==== Provided records

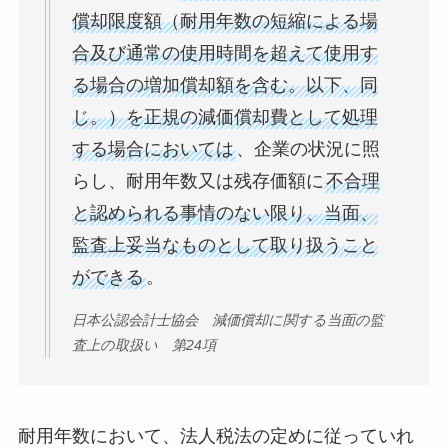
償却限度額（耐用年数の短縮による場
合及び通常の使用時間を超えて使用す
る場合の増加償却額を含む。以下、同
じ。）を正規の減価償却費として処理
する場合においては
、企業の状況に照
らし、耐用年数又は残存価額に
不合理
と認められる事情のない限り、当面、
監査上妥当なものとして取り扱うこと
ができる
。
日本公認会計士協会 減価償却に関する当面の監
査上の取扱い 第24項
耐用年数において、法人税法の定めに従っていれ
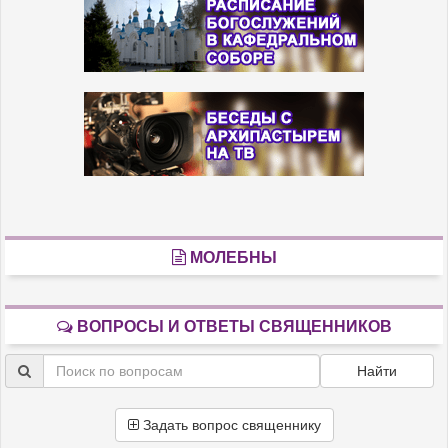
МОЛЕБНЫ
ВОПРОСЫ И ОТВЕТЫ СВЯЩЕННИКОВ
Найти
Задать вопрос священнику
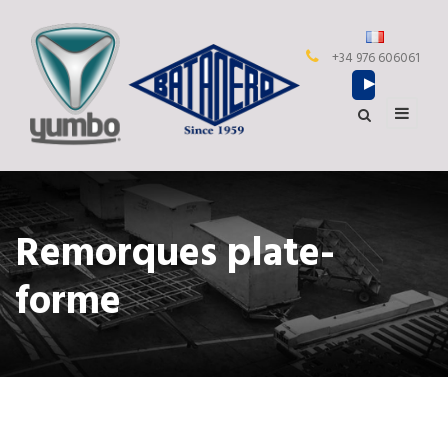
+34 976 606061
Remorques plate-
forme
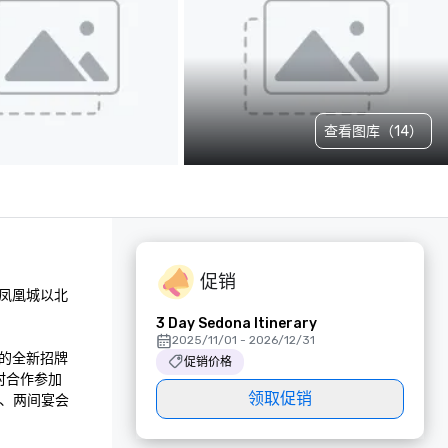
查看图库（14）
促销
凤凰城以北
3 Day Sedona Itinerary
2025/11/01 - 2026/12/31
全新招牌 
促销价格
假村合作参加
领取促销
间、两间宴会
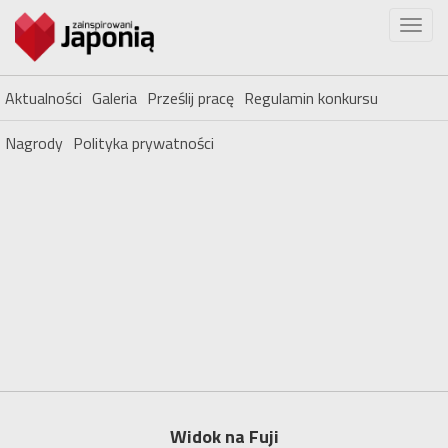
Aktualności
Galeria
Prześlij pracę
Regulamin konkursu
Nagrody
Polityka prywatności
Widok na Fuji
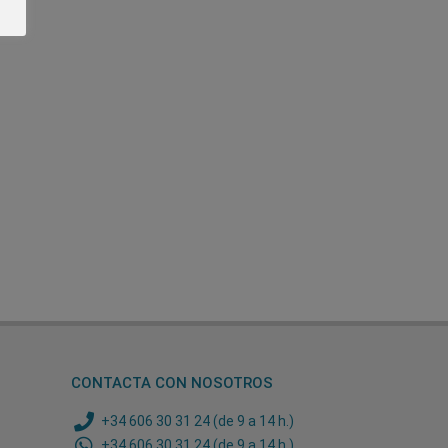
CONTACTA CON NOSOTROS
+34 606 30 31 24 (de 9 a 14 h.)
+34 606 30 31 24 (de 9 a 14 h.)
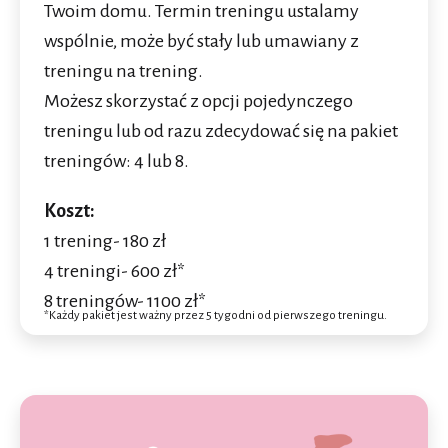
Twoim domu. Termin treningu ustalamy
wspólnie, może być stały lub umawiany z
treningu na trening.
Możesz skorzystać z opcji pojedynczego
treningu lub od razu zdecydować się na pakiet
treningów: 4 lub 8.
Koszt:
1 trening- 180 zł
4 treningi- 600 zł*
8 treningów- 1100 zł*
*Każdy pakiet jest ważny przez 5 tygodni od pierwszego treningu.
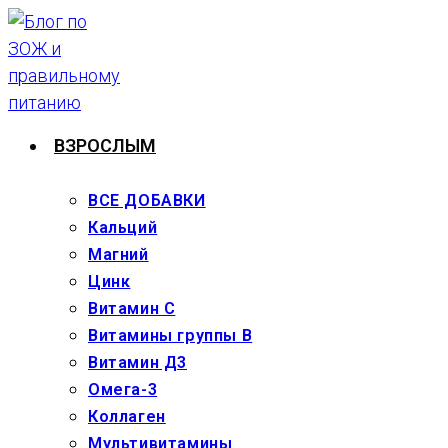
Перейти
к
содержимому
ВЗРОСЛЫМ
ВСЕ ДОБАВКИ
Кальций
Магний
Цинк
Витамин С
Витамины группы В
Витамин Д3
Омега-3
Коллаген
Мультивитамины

========

• **Task to carry out**: With pictures omitted, repeat the entries above word for word from the line holding "Prześlij pracę" down to the line holding "treningu na trening.", keeping both of those lines.

• **Completed task**:
Prześlij pracę
Regulamin konkursu
Nagrody
Polityka prywatności
Widok na Fuji
CONTACTA CON NOSOTROS
+34 606 30 31 24 (de 9 a 14 h.)
+34 606 30 31 24 (de 9 a 14 h.)
Twoim domu. Termin treningu ustalamy
wspólnie, może być stały lub umawiany z
treningu na trening.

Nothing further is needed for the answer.